The technology also could be used in a startup’s marketing and sales department. “AI can help you reach the right audience with the right message at the right time,” said Mullins of LBS. “[The technology] can be used to personalize letters, [and] target advertising campaigns, [while] chatbots are becoming critical for today’s customer service platforms.”
However, Mollick cautioned that current AI systems could behave like a “kind of intern:” prone to mistakes, called hallucinations in AI, and “kind of naive.”
Accordingly, AI-dominated startups need a department with human employees to oversee AI implementation. Their work focuses on “AI validation and verification, building businesses around facilitating AI integration, and addressing new roles in the evolving AI landscape,” noted a research paper from the Penn State Social Science Research Institute published in March.
Due diligence
Entrepreneurs increasingly need to understand how various AI tools would change a business before making them an integral part of the startup — working on everything from idea formulation to performing front-line workers’ tasks. For one, “the speed of AI’s commercialization far outpaces our conceptual and theoretical development and empirical understanding,” said Mostafiz, adding that it has “enormous ramifications.”
To avoid unpleasant surprises, entrepreneurs need to “investigate how technology can facilitate, identify and evaluate novel entrepreneurial opportunities,” said Mostafiz.
Entrepreneurs also need to study the impact of large-scale reliance on AI in influencing the “formation, structure and dynamics of entrepreneurial ecosystems and networks, including the role of AI in fostering collaboration and cooperation,” Mostafiz said. That includes team formation, communication, and collective decision-making.
Additionally, entrepreneurs need to “examine the development, implementation, and effectiveness of AI-driven support systems in various entrepreneurial tasks, such as resource allocation and deployment,” he said.
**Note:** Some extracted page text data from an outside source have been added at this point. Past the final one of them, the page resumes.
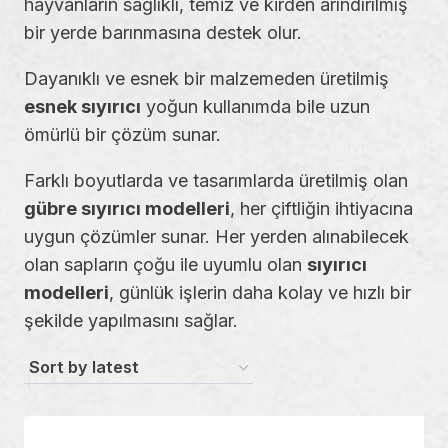
hayvanların sağlıklı, temiz ve kirden arındırılmış
bir yerde barınmasına destek olur.
Dayanıklı ve esnek bir malzemeden üretilmiş
esnek sıyırıcı
yoğun kullanımda bile uzun
ömürlü bir çözüm sunar.
Farklı boyutlarda ve tasarımlarda üretilmiş olan
gübre sıyırıcı modelleri
, her çiftliğin ihtiyacına
uygun çözümler sunar. Her yerden alınabilecek
olan sapların çoğu ile uyumlu olan
sıyırıcı
modelleri
, günlük işlerin daha kolay ve hızlı bir
şekilde yapılmasını sağlar.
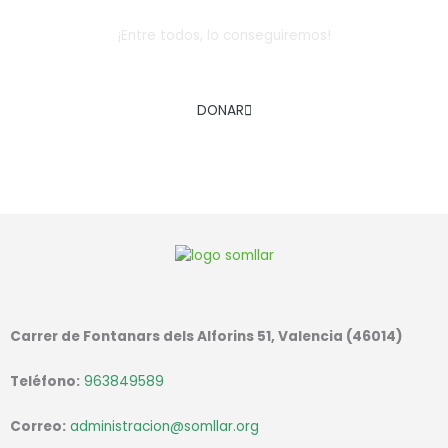
¡Entre todos, lo conseguiremos!
AYÚDANOS A COMBATIR LA EXCLUSIÓN SOCIAL INFANTIL
DONAR
Carrer de Fontanars dels Alforins 51, Valencia (46014)
Teléfono:
963849589
Correo:
administracion@somllar.org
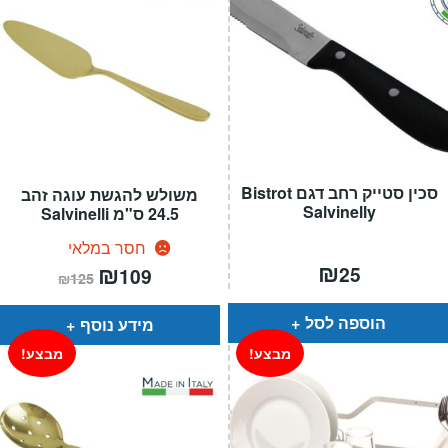
סכין סטייק רחב דגם Bistrot
משולש להגשת עוגה זהב
Salvinelly
24.5 ס"מ Salvinelli
חסר במלאי
₪
המחיר
₪
המחיר
25
109
₪
125
הנוכחי
המקורי
הוא:
היה:
₪125.
₪109.
הוספה לסל
מידע נוסף
מבצע!
מבצע!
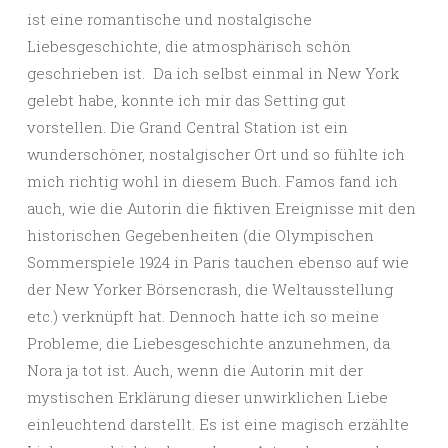
ist eine romantische und nostalgische
Liebesgeschichte, die atmosphärisch schön
geschrieben ist.
Da ich selbst einmal in New York
gelebt habe, konnte ich mir das Setting gut
vorstellen. Die Grand Central Station ist ein
wunderschöner, nostalgischer Ort und so fühlte ich
mich richtig wohl in diesem Buch. Famos fand ich
auch, wie die Autorin die fiktiven Ereignisse mit den
historischen Gegebenheiten (die Olympischen
Sommerspiele 1924 in Paris tauchen ebenso auf wie
der New Yorker Börsencrash, die Weltausstellung
etc.) verknüpft hat. Dennoch hatte ich so meine
Probleme, die Liebesgeschichte anzunehmen, da
Nora ja tot ist. Auch, wenn die Autorin mit der
mystischen Erklärung dieser unwirklichen Liebe
einleuchtend darstellt. Es ist eine magisch erzählte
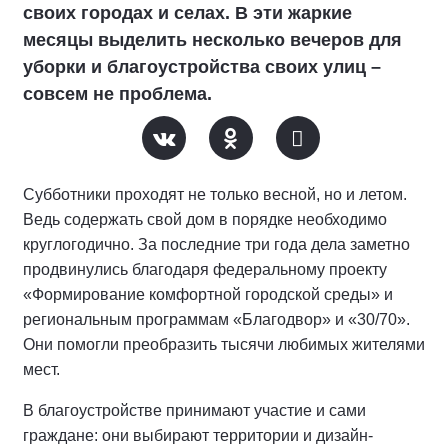
своих городах и селах. В эти жаркие
месяцы выделить несколько вечеров для
уборки и благоустройства своих улиц –
совсем не проблема.
Субботники проходят не только весной, но и летом.
Ведь содержать свой дом в порядке необходимо
круглогодично. За последние три года дела заметно
продвинулись благодаря федеральному проекту
«Формирование комфортной городской среды» и
региональным программам «Благодвор» и «30/70».
Они помогли преобразить тысячи любимых жителями
мест.
В благоустройстве принимают участие и сами
граждане: они выбирают территории и дизайн-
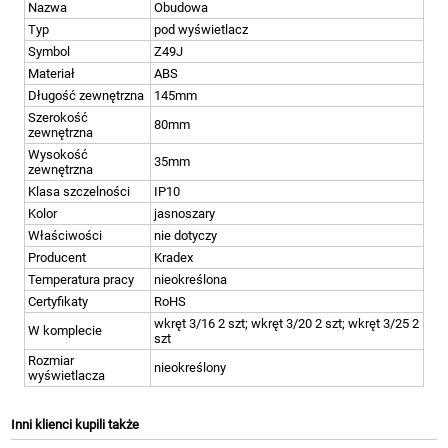
Nazwa
Obudowa
Typ
pod wyświetlacz
Symbol
Z49J
Materiał
ABS
Długość zewnętrzna
145mm
Szerokość
80mm
zewnętrzna
Wysokość
35mm
zewnętrzna
Klasa szczelności
IP10
Kolor
jasnoszary
Właściwości
nie dotyczy
Producent
Kradex
Temperatura pracy
nieokreślona
Certyfikaty
RoHS
wkręt 3/16 2 szt; wkręt 3/20 2 szt; wkręt 3/25 2
W komplecie
szt
Rozmiar
nieokreślony
wyświetlacza
Inni klienci kupili także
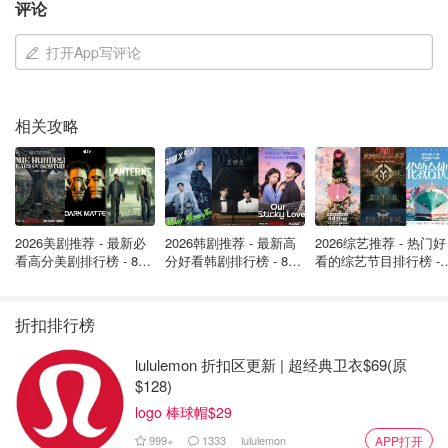
评论
打开App写评论
相关攻略
图片来自于@CRFB ，版权属于原作者
2026美剧推荐 - 最新必
2026韩剧推荐 - 最新高
2026综艺推荐 - 热门好
看高分美剧排行榜 - 8月
分好看韩剧排行榜 - 8月
看的综艺节目排行榜 - 
最新: 《​​足球教练 》第
最新：丁海寅《我的荒
月最新:《​​伦敦合伙人
在2024年竞选期间，贺锦丽提议大幅扩大儿童税收抵免和
四季回归！
糖恋爱 》上线❣️
回归啦
其他个人税收抵免，加大对住房和医疗的支持、降低小费收
折扣排行榜
入的税收负担、以及加强边境安全。她还主张增加对儿童保
育、教育、长期护理、学前教育、带薪休假、国内科研与制
lululemon 折扣区更新 | 超经典卫衣$69(原
造业及小企业的投入，同时支持为年收入低于40万美元的家
$128)
庭延长《减税与就业法案（TCJA）》中的相关税收优惠条
logo 棒球帽$29
款。而为了弥补这些福利的支出，贺锦丽提议
对企业和高收
999+
1333
lululemon
APP打开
Entrepreneurs also need to investigate “the ethical implications of AI,” Mostafiz said, especially if the technology violates real-world laws. “Questions about navigating ethical dilemmas, such as data privacy and algorithmic bias [are still] largely unanswered.”
Ultimately, Mostafiz stressed the need for entrepreneurs to prioritize finding “the balance between reliance on AI-driven decision-making tools and preserving human intuition, creativity and judgment in recognizing and creating wealth from new and novel opportunities.”
This article first appeared in February’s print edition of Business Monthly.